Ella, mientras tanto, cada vez más envalentonada, seguía haciendo sus preguntas. La condición siempre reticente y fragmentaria de su discurso se llevaba mucho mejor con ese tono acusatorio que con la intención de hacer reír. De repente, era como si hubiera cambiado totalmente el objetivo: ahora lo que buscaba no era la risa del público sino desarrollar una especie de entrevista pública que no daba oportunidad de réplica, decidida a clavar una serie de estacas en gente que no estaba preparada para recibirlas.
Luego de acumular otros interrogantes imposibles de contestar, anunció, por último, que ella no se burlaría de otra persona si no están seguros de que su muerte pueda significar algo para el mundo, que no creo que sea el caso de ninguno de los que están acá, ¿verdad? Porque, pónganse una mano en el corazón, ¿ustedes creen que su vida de mierda justifica alguna lágrima?
Un poco antes de que terminara esa última pregunta el macedonio empezó a acercarse con cierta velocidad al escenario para dar por concluida su actuación y llamar al próximo comediante.

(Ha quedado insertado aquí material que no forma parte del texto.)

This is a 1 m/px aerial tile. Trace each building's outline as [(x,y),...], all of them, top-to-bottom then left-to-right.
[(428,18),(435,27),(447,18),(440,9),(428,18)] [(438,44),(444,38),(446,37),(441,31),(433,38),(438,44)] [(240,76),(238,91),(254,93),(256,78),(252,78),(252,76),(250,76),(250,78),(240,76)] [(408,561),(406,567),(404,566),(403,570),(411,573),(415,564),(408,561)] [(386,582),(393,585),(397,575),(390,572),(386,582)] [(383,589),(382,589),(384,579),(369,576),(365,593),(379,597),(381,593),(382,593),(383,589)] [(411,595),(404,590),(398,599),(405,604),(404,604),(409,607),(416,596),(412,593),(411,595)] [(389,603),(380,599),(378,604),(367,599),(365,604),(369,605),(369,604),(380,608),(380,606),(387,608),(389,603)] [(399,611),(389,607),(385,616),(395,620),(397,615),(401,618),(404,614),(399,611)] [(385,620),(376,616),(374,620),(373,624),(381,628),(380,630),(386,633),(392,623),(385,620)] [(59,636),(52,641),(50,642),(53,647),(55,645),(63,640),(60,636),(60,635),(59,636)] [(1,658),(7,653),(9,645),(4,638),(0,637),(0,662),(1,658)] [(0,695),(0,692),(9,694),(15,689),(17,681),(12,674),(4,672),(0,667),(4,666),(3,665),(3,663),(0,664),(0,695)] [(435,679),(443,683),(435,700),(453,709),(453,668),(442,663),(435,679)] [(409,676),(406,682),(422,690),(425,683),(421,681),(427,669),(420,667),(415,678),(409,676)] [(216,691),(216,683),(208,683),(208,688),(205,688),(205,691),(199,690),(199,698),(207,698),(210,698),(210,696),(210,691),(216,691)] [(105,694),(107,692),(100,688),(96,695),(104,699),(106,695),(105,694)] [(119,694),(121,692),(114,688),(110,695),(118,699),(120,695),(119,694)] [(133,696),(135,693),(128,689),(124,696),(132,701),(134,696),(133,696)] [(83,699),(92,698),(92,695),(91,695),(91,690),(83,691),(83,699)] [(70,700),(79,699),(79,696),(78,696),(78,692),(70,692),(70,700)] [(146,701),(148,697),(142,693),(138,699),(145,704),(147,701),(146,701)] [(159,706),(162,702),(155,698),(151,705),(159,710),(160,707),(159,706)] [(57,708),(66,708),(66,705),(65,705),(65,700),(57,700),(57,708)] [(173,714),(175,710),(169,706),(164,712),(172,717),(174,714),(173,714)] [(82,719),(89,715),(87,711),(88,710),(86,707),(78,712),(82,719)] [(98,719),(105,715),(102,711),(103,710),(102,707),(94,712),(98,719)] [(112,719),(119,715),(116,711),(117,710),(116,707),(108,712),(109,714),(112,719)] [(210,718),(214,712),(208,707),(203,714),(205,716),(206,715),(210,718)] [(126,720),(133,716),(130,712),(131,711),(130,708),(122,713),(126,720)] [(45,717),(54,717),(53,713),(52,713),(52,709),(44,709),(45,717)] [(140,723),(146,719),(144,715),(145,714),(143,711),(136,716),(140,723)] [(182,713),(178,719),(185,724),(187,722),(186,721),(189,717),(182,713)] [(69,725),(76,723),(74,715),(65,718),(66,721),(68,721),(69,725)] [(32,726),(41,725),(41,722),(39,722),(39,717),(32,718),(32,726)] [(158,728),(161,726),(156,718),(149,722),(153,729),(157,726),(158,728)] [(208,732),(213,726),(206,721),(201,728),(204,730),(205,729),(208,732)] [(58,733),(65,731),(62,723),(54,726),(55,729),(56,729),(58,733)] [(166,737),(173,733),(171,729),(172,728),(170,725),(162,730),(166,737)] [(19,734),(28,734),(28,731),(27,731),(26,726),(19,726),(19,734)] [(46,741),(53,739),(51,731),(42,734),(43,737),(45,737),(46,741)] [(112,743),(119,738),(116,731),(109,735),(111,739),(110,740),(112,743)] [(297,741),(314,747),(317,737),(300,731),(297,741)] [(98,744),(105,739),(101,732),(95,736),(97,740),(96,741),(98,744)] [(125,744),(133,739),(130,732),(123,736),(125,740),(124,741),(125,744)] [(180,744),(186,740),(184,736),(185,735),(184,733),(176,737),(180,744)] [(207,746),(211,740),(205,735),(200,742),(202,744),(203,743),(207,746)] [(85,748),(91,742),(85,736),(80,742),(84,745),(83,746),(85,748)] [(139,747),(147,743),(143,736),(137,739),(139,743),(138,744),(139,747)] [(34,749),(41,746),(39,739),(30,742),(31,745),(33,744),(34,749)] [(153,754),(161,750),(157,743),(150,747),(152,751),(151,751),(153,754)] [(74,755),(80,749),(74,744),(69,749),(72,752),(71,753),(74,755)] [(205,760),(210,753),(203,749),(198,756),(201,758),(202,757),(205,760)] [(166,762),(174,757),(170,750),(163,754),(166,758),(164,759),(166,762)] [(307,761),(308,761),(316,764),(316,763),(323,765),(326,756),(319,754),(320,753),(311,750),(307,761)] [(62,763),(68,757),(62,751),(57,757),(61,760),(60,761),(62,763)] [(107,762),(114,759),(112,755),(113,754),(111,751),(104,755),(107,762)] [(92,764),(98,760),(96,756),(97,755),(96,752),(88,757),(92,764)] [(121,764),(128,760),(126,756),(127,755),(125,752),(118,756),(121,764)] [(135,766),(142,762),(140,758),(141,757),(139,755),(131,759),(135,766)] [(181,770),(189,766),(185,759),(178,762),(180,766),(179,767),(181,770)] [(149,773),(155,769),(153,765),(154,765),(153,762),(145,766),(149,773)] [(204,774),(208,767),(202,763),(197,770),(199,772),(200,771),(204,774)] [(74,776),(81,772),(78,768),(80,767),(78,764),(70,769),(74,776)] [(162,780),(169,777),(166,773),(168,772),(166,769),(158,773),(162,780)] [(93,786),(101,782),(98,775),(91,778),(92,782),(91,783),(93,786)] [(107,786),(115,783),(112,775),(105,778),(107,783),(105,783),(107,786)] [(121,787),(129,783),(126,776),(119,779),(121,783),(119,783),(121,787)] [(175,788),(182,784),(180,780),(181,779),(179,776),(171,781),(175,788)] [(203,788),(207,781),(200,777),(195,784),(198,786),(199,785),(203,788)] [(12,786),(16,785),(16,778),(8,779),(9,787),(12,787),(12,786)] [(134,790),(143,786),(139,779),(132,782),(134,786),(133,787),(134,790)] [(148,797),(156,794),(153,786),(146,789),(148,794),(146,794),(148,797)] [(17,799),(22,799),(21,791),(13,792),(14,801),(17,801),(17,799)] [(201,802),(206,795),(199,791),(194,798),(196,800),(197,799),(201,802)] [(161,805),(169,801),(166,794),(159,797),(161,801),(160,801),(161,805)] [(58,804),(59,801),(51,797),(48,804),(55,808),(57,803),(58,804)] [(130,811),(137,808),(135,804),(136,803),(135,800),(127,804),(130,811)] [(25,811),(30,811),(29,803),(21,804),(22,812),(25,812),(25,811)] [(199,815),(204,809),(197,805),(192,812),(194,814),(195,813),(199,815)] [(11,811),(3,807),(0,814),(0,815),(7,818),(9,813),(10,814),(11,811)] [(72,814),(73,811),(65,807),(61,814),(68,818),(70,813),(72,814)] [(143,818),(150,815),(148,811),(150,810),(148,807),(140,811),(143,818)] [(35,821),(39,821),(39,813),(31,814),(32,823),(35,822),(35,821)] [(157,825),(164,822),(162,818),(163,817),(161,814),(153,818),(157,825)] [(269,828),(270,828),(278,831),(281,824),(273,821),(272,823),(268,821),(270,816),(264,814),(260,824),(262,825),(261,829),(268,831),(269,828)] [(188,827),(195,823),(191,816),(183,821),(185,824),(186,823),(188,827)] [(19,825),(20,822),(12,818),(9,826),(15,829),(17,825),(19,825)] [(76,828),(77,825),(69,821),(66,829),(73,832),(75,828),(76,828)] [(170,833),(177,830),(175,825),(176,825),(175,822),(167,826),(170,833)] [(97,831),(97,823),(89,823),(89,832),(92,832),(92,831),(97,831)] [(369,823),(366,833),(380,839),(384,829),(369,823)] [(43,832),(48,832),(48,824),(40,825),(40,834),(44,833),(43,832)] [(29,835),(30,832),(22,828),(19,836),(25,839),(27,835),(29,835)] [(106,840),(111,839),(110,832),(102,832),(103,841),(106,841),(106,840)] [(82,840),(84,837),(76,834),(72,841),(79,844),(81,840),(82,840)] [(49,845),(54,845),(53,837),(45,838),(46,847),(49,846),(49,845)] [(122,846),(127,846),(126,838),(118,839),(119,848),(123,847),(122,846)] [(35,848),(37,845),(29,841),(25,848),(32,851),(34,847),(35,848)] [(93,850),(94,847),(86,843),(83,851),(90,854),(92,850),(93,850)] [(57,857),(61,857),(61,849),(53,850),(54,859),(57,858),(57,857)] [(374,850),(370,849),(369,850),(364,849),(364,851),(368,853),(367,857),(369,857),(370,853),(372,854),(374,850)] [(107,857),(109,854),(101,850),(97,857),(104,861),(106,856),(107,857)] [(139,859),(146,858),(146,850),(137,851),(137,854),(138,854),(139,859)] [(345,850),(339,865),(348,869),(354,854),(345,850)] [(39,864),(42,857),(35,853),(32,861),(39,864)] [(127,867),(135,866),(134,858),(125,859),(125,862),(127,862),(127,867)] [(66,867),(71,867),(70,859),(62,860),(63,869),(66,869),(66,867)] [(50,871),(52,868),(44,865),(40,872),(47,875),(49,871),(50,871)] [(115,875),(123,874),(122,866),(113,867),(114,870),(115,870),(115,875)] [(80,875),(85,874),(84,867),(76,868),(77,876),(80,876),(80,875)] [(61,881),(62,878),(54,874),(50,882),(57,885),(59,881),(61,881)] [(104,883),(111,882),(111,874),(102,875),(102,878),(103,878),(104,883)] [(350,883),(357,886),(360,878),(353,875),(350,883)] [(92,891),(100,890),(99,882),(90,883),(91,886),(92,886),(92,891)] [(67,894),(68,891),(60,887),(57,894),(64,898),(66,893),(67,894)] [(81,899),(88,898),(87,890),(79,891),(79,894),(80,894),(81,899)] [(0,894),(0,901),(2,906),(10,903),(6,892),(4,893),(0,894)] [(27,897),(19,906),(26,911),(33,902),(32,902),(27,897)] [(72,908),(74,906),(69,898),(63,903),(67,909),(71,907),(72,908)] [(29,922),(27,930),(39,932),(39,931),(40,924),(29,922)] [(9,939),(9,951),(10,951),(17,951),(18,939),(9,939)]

Pero Nancy que, en ese momento, parecía adelantarse a todo, se agachó con cierta agilidad aunque dejando caer su sombrero. Le bajó los pantalones de un tirón y de espaldas al público, sin que el macedonio pudiera siquiera defenderse, le empezó a aplicar ahí mismo una felatio que, a pesar de la intensidad y los gritos de aliento, no pudo lograr ni la más mínima erección. El miembro, totalmente flácido, apenas sobresalía de una mata profunda de pelo en la que se ocultaba también parte de la boca de ella.
Al interrumpir de repente ese ejercicio, similar a la degustación de un manjar exótico que, sin embargo, no resulta tan rico por consumirse, entre otras cosas, lejos de su lugar de origen, Nancy agregó un chiste tan malo como los otros: una especie de juego de palabras con el concepto “stand up” que, esta vez, hizo reír.